• **RECORDS SHOWN**
##############################

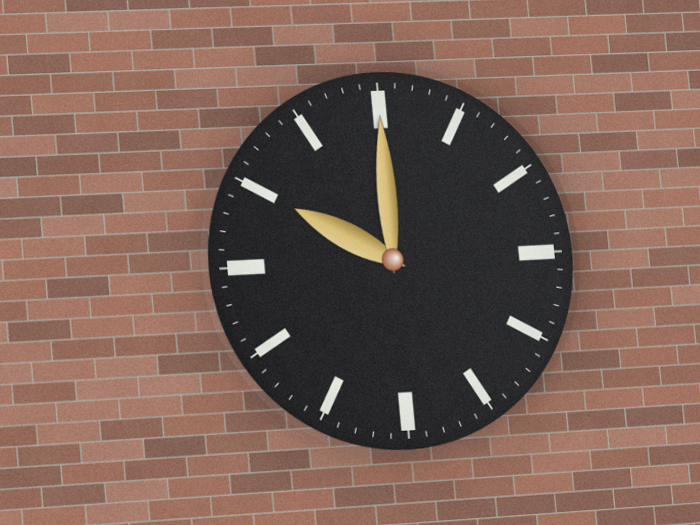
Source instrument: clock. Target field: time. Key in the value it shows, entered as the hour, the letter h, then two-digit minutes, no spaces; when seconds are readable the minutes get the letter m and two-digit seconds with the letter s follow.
10h00
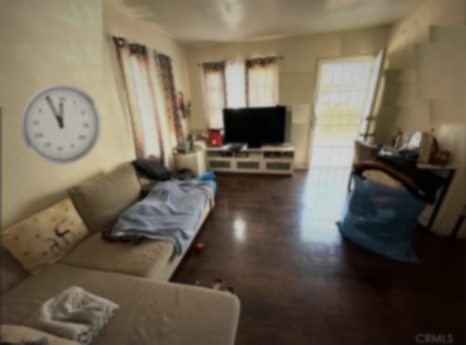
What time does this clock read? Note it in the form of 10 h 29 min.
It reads 11 h 55 min
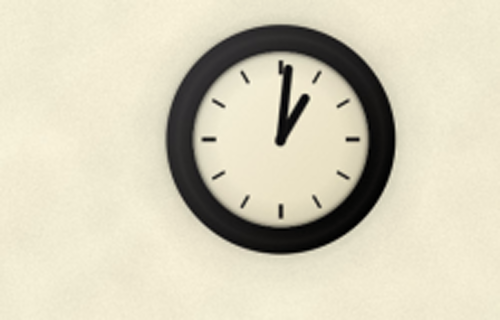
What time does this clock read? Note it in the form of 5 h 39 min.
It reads 1 h 01 min
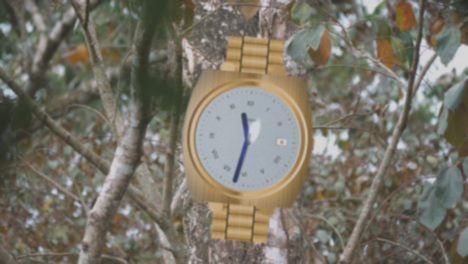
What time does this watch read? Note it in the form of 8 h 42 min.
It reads 11 h 32 min
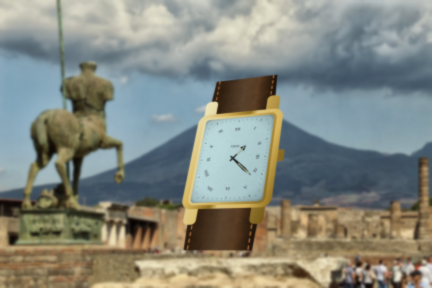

##############################

• **WHAT IS BEING ASKED**
Render the records above as a Markdown table with the columns Row and Text. Number each line from 1 in Row and put the line itself in Text, leaving out blank lines and the picture placeholders.

• **ANSWER FOR THIS EXERCISE**
| Row | Text |
|---|---|
| 1 | Source instrument: clock. Target field: time. Key in the value it shows, entered as the hour, the letter h, then two-digit minutes, no spaces; when seconds are readable the minutes get the letter m and two-digit seconds with the letter s follow. |
| 2 | 10h00 |
| 3 | What time does this clock read? Note it in the form of 10 h 29 min. |
| 4 | It reads 11 h 55 min |
| 5 | What time does this clock read? Note it in the form of 5 h 39 min. |
| 6 | It reads 1 h 01 min |
| 7 | What time does this watch read? Note it in the form of 8 h 42 min. |
| 8 | It reads 11 h 32 min |